TASK STATEMENT: Copy out every one of the records below word for word, changing nothing.

MATERIAL PROVIDED:
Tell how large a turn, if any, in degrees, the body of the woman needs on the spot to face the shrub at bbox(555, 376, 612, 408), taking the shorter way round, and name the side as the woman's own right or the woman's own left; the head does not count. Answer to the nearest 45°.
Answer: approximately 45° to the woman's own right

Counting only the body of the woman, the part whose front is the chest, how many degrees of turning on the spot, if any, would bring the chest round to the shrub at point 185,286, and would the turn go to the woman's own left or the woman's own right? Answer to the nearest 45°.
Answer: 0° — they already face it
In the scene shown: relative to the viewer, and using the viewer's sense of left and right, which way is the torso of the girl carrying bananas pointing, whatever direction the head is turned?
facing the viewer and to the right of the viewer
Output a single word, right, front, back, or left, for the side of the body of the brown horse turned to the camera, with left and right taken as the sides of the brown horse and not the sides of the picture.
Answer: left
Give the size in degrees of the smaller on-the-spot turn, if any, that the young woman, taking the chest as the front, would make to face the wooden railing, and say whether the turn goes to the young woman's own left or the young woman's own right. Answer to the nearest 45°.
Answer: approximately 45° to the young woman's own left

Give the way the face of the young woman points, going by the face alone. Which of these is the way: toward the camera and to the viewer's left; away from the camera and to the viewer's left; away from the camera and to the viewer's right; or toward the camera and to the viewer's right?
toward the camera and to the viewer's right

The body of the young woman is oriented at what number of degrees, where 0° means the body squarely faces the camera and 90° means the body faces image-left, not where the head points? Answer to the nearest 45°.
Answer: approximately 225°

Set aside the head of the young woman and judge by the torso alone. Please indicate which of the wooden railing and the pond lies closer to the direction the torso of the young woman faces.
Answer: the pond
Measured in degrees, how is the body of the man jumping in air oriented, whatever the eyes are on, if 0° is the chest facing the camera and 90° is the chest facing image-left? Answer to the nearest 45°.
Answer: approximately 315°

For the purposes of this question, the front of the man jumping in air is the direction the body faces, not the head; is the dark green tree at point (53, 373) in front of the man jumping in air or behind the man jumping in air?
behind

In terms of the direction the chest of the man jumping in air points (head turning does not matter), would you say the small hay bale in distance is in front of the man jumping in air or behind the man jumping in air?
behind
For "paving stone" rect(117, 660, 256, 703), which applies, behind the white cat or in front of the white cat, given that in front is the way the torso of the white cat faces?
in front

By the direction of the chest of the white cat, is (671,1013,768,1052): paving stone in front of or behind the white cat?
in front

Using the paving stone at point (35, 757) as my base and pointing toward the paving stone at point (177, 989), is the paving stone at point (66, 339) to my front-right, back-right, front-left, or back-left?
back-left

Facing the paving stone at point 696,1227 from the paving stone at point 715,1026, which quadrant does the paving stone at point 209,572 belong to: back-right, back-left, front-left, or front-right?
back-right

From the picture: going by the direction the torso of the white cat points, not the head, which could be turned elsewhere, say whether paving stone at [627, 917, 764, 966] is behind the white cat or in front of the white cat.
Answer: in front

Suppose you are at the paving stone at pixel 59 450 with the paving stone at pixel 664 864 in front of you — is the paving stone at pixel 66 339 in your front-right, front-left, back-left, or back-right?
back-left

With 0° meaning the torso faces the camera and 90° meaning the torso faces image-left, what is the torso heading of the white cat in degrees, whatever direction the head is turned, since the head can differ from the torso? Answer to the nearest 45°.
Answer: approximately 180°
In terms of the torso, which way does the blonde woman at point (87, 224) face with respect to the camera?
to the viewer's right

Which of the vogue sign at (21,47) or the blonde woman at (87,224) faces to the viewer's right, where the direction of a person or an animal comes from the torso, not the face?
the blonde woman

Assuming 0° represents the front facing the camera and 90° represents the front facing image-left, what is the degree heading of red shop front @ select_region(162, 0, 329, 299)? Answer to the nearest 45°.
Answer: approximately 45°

SOLUTION FOR THIS EXERCISE:
Tell how large a turn, if any, in degrees, the body of the woman needs on the spot to face the shrub at bbox(555, 376, 612, 408), taking the shorter way round, and name the side as the woman's own right or the woman's own left; the head does not count. Answer to the nearest 45°.
Answer: approximately 45° to the woman's own right

Counting only the body of the woman, the part whose front is the chest, how many degrees of turning on the spot, if any, would bring the chest round to the shrub at point 185,286, and would the turn go to the woman's own left or the woman's own right? Answer to the nearest 45°.
Answer: 0° — they already face it
In the scene shown: relative to the viewer, and using the viewer's sense of left and right, which way is the torso of the girl carrying bananas pointing, whatever direction the head is turned?
facing the viewer and to the right of the viewer
Output a single word, right, front, back, or left, for the side of the body of the brown horse turned to the camera, with left and right taken as the sides of the brown horse and not the sides of the picture.
Answer: left
Give the size in degrees of the smaller on-the-spot turn, if any, that the young woman, taking the chest as the front, would make to face the wooden railing, and say whether the turn goes to the young woman's own left or the young woman's own right. Answer to the nearest 45°.
Answer: approximately 45° to the young woman's own left

Give the way the face of the young woman points, going by the face alone. Which of these is the way: toward the camera and to the viewer's left; away from the camera and to the viewer's left; away from the camera and to the viewer's right; or toward the camera and to the viewer's right?
toward the camera and to the viewer's right

The body of the young woman is oriented at what number of degrees, where 0° means the body squarely faces the camera and 90° means the body faces image-left, not where the head points? Answer to the nearest 45°.
Answer: approximately 225°

Set aside the head of the young woman and judge by the torso alone. Please indicate which of the wooden railing and the pond lies closer to the direction the torso of the young woman faces.
Answer: the pond
Measured in degrees, how is the body of the man jumping in air oriented, whatever the eyes are on, if 0° is the chest facing the camera and 90° is the chest facing image-left? Answer to the nearest 45°.
Answer: approximately 315°

For the purposes of this question, the front of the man jumping in air is the direction the body faces, not the head; is the dark green tree at point (53, 373) in front of the man jumping in air or behind the man jumping in air?
behind

In terms of the direction the chest of the man jumping in air points (head turning does not matter), would you say the small hay bale in distance is in front of the man jumping in air or behind the man jumping in air?
behind
For "paving stone" rect(117, 660, 256, 703), which applies, behind the white cat or in front of the white cat, given that in front is the way the torso of the white cat faces?
in front

By the direction of the chest of the white cat, is (671,1013,768,1052): paving stone in front of or behind the white cat?
in front

Using the paving stone at point (35, 757) as my base and pointing toward the paving stone at point (177, 989), is the paving stone at point (66, 339) to my front-right, back-right, front-left, or back-left?
back-left

Facing the paving stone at point 696,1227 from the paving stone at point 715,1026, which quadrant does the paving stone at point 209,572 belong to: back-right, back-left, front-left, or front-right?
back-right

From the picture: going by the direction the torso of the white cat points, not the head, which could be turned elsewhere, say whether paving stone at [627, 917, 764, 966] is behind the white cat or in front of the white cat.
Answer: in front

Suppose you are at the paving stone at pixel 59 450 with the paving stone at pixel 664 864 in front of you — is the paving stone at pixel 66 339 in your front-right, front-left, back-left, or back-right?
back-left

With 0° meaning the torso faces the camera and 90° meaning the torso faces image-left, what is the torso heading of the white cat in degrees, whatever direction the head is turned, since the head can differ from the torso? Answer to the nearest 45°.
Answer: approximately 180°
In terms of the torso, which way does the blonde woman at point (87, 224) face with respect to the camera?
to the viewer's right

Which of the vogue sign at (21,47) or the blonde woman at (87,224) faces to the viewer's right, where the direction of a person or an animal comes from the torso, not the face?
the blonde woman

Assuming 0° represents the front facing the camera and 90° represents the front facing image-left, what is the degree heading of red shop front @ select_region(162, 0, 329, 299)? Answer to the nearest 45°.
Answer: approximately 45°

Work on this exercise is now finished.